ACTION ITEM: Print each of the entries exactly, leaving nothing out.

DATA TO PROCESS START

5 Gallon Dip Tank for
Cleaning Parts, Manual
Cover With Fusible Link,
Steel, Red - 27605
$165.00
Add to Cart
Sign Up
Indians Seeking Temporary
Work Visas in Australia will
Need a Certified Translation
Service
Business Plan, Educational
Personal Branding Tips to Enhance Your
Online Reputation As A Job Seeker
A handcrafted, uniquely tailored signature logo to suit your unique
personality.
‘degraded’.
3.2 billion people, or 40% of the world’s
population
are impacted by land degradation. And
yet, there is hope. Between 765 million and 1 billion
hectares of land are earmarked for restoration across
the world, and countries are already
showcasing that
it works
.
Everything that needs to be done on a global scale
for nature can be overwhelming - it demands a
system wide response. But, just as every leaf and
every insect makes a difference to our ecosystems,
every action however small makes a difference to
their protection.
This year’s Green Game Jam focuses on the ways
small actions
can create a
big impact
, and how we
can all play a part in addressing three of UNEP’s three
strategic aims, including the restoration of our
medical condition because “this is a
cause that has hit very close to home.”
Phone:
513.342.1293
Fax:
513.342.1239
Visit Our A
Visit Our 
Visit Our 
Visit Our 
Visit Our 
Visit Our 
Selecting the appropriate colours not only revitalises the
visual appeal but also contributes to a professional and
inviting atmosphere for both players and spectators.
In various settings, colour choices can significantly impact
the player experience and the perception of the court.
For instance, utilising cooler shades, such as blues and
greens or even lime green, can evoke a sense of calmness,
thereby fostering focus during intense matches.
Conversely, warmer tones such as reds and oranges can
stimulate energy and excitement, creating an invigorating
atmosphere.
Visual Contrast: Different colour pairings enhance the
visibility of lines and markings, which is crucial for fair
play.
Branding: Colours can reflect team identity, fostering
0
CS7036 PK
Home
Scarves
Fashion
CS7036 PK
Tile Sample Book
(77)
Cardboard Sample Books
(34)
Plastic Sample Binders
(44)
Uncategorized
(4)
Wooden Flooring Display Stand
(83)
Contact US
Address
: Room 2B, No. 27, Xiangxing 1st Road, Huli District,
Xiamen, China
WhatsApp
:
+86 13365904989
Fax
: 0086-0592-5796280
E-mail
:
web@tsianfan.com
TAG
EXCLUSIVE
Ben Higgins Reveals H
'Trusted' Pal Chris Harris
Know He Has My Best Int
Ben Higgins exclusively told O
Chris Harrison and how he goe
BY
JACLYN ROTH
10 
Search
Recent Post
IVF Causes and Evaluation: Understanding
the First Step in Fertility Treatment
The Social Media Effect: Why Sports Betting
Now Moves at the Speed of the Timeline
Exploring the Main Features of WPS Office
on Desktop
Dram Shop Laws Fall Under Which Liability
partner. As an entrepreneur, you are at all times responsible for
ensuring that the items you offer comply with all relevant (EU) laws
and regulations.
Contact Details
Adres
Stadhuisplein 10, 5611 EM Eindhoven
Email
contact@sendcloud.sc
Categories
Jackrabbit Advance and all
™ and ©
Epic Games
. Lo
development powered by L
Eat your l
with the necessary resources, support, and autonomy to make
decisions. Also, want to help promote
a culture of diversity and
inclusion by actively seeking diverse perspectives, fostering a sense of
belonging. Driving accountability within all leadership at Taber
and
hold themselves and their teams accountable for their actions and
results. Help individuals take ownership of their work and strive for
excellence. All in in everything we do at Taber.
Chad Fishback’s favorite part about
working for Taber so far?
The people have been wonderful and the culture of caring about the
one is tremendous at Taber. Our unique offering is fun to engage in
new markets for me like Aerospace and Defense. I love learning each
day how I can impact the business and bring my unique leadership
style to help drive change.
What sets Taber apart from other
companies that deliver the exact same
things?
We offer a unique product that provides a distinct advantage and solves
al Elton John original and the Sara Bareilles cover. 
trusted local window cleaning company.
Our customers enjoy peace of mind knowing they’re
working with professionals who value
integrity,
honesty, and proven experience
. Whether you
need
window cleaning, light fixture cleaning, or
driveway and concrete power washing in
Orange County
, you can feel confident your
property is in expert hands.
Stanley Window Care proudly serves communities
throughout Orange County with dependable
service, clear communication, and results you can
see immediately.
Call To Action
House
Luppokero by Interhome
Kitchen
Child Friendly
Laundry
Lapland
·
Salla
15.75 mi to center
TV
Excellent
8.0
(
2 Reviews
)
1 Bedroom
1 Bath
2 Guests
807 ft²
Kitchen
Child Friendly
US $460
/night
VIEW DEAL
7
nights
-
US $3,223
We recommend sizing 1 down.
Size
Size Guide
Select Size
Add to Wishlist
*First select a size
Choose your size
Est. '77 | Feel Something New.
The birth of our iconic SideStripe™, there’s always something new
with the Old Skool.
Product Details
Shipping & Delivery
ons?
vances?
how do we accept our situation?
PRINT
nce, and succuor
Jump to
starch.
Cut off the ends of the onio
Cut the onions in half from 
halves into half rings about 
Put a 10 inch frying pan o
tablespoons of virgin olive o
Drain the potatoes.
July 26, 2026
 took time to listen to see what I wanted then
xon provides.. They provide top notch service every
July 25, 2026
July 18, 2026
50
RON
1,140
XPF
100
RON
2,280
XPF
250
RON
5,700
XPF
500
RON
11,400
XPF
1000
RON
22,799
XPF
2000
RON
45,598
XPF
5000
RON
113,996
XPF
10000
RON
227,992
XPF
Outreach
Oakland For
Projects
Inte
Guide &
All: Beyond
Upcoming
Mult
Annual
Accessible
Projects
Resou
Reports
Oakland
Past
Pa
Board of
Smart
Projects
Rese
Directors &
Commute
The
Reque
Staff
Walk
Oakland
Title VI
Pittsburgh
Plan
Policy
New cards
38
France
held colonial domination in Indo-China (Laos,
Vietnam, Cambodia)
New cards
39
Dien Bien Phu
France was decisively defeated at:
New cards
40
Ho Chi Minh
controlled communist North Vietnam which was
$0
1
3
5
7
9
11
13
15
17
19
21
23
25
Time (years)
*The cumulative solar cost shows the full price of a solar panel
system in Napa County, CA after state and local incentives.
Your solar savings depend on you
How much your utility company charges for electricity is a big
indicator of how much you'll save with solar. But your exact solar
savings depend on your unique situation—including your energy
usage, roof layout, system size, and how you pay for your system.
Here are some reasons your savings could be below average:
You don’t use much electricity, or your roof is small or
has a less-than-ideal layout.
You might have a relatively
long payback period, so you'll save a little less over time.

DATA TO PROCESS END

TASK ANSWER:
5 Gallon Dip Tank for
Cleaning Parts, Manual
Cover With Fusible Link,
Steel, Red - 27605
$165.00
Add to Cart
Sign Up
Indians Seeking Temporary
Work Visas in Australia will
Need a Certified Translation
Service
Business Plan, Educational
Personal Branding Tips to Enhance Your
Online Reputation As A Job Seeker
A handcrafted, uniquely tailored signature logo to suit your unique
personality.
‘degraded’.
3.2 billion people, or 40% of the world’s
population
are impacted by land degradation. And
yet, there is hope. Between 765 million and 1 billion
hectares of land are earmarked for restoration across
the world, and countries are already
showcasing that
it works
.
Everything that needs to be done on a global scale
for nature can be overwhelming - it demands a
system wide response. But, just as every leaf and
every insect makes a difference to our ecosystems,
every action however small makes a difference to
their protection.
This year’s Green Game Jam focuses on the ways
small actions
can create a
big impact
, and how we
can all play a part in addressing three of UNEP’s three
strategic aims, including the restoration of our
medical condition because “this is a
cause that has hit very close to home.”
Phone:
513.342.1293
Fax:
513.342.1239
Visit Our A
Visit Our 
Visit Our 
Visit Our 
Visit Our 
Visit Our 
Selecting the appropriate colours not only revitalises the
visual appeal but also contributes to a professional and
inviting atmosphere for both players and spectators.
In various settings, colour choices can significantly impact
the player experience and the perception of the court.
For instance, utilising cooler shades, such as blues and
greens or even lime green, can evoke a sense of calmness,
thereby fostering focus during intense matches.
Conversely, warmer tones such as reds and oranges can
stimulate energy and excitement, creating an invigorating
atmosphere.
Visual Contrast: Different colour pairings enhance the
visibility of lines and markings, which is crucial for fair
play.
Branding: Colours can reflect team identity, fostering
0
CS7036 PK
Home
Scarves
Fashion
CS7036 PK
Tile Sample Book
(77)
Cardboard Sample Books
(34)
Plastic Sample Binders
(44)
Uncategorized
(4)
Wooden Flooring Display Stand
(83)
Contact US
Address
: Room 2B, No. 27, Xiangxing 1st Road, Huli District,
Xiamen, China
WhatsApp
:
+86 13365904989
Fax
: 0086-0592-5796280
E-mail
:
web@tsianfan.com
TAG
EXCLUSIVE
Ben Higgins Reveals H
'Trusted' Pal Chris Harris
Know He Has My Best Int
Ben Higgins exclusively told O
Chris Harrison and how he goe
BY
JACLYN ROTH
10 
Search
Recent Post
IVF Causes and Evaluation: Understanding
the First Step in Fertility Treatment
The Social Media Effect: Why Sports Betting
Now Moves at the Speed of the Timeline
Exploring the Main Features of WPS Office
on Desktop
Dram Shop Laws Fall Under Which Liability
partner. As an entrepreneur, you are at all times responsible for
ensuring that the items you offer comply with all relevant (EU) laws
and regulations.
Contact Details
Adres
Stadhuisplein 10, 5611 EM Eindhoven
Email
contact@sendcloud.sc
Categories
Jackrabbit Advance and all
™ and ©
Epic Games
. Lo
development powered by L
Eat your l
with the necessary resources, support, and autonomy to make
decisions. Also, want to help promote
a culture of diversity and
inclusion by actively seeking diverse perspectives, fostering a sense of
belonging. Driving accountability within all leadership at Taber
and
hold themselves and their teams accountable for their actions and
results. Help individuals take ownership of their work and strive for
excellence. All in in everything we do at Taber.
Chad Fishback’s favorite part about
working for Taber so far?
The people have been wonderful and the culture of caring about the
one is tremendous at Taber. Our unique offering is fun to engage in
new markets for me like Aerospace and Defense. I love learning each
day how I can impact the business and bring my unique leadership
style to help drive change.
What sets Taber apart from other
companies that deliver the exact same
things?
We offer a unique product that provides a distinct advantage and solves
al Elton John original and the Sara Bareilles cover. 
trusted local window cleaning company.
Our customers enjoy peace of mind knowing they’re
working with professionals who value
integrity,
honesty, and proven experience
. Whether you
need
window cleaning, light fixture cleaning, or
driveway and concrete power washing in
Orange County
, you can feel confident your
property is in expert hands.
Stanley Window Care proudly serves communities
throughout Orange County with dependable
service, clear communication, and results you can
see immediately.
Call To Action
House
Luppokero by Interhome
Kitchen
Child Friendly
Laundry
Lapland
·
Salla
15.75 mi to center
TV
Excellent
8.0
(
2 Reviews
)
1 Bedroom
1 Bath
2 Guests
807 ft²
Kitchen
Child Friendly
US $460
/night
VIEW DEAL
7
nights
-
US $3,223
We recommend sizing 1 down.
Size
Size Guide
Select Size
Add to Wishlist
*First select a size
Choose your size
Est. '77 | Feel Something New.
The birth of our iconic SideStripe™, there’s always something new
with the Old Skool.
Product Details
Shipping & Delivery
ons?
vances?
how do we accept our situation?
PRINT
nce, and succuor
Jump to
starch.
Cut off the ends of the onio
Cut the onions in half from 
halves into half rings about 
Put a 10 inch frying pan o
tablespoons of virgin olive o
Drain the potatoes.
July 26, 2026
 took time to listen to see what I wanted then
xon provides.. They provide top notch service every
July 25, 2026
July 18, 2026
50
RON
1,140
XPF
100
RON
2,280
XPF
250
RON
5,700
XPF
500
RON
11,400
XPF
1000
RON
22,799
XPF
2000
RON
45,598
XPF
5000
RON
113,996
XPF
10000
RON
227,992
XPF
Outreach
Oakland For
Projects
Inte
Guide &
All: Beyond
Upcoming
Mult
Annual
Accessible
Projects
Resou
Reports
Oakland
Past
Pa
Board of
Smart
Projects
Rese
Directors &
Commute
The
Reque
Staff
Walk
Oakland
Title VI
Pittsburgh
Plan
Policy
New cards
38
France
held colonial domination in Indo-China (Laos,
Vietnam, Cambodia)
New cards
39
Dien Bien Phu
France was decisively defeated at:
New cards
40
Ho Chi Minh
controlled communist North Vietnam which was
$0
1
3
5
7
9
11
13
15
17
19
21
23
25
Time (years)
*The cumulative solar cost shows the full price of a solar panel
system in Napa County, CA after state and local incentives.
Your solar savings depend on you
How much your utility company charges for electricity is a big
indicator of how much you'll save with solar. But your exact solar
savings depend on your unique situation—including your energy
usage, roof layout, system size, and how you pay for your system.
Here are some reasons your savings could be below average:
You don’t use much electricity, or your roof is small or
has a less-than-ideal layout.
You might have a relatively
long payback period, so you'll save a little less over time.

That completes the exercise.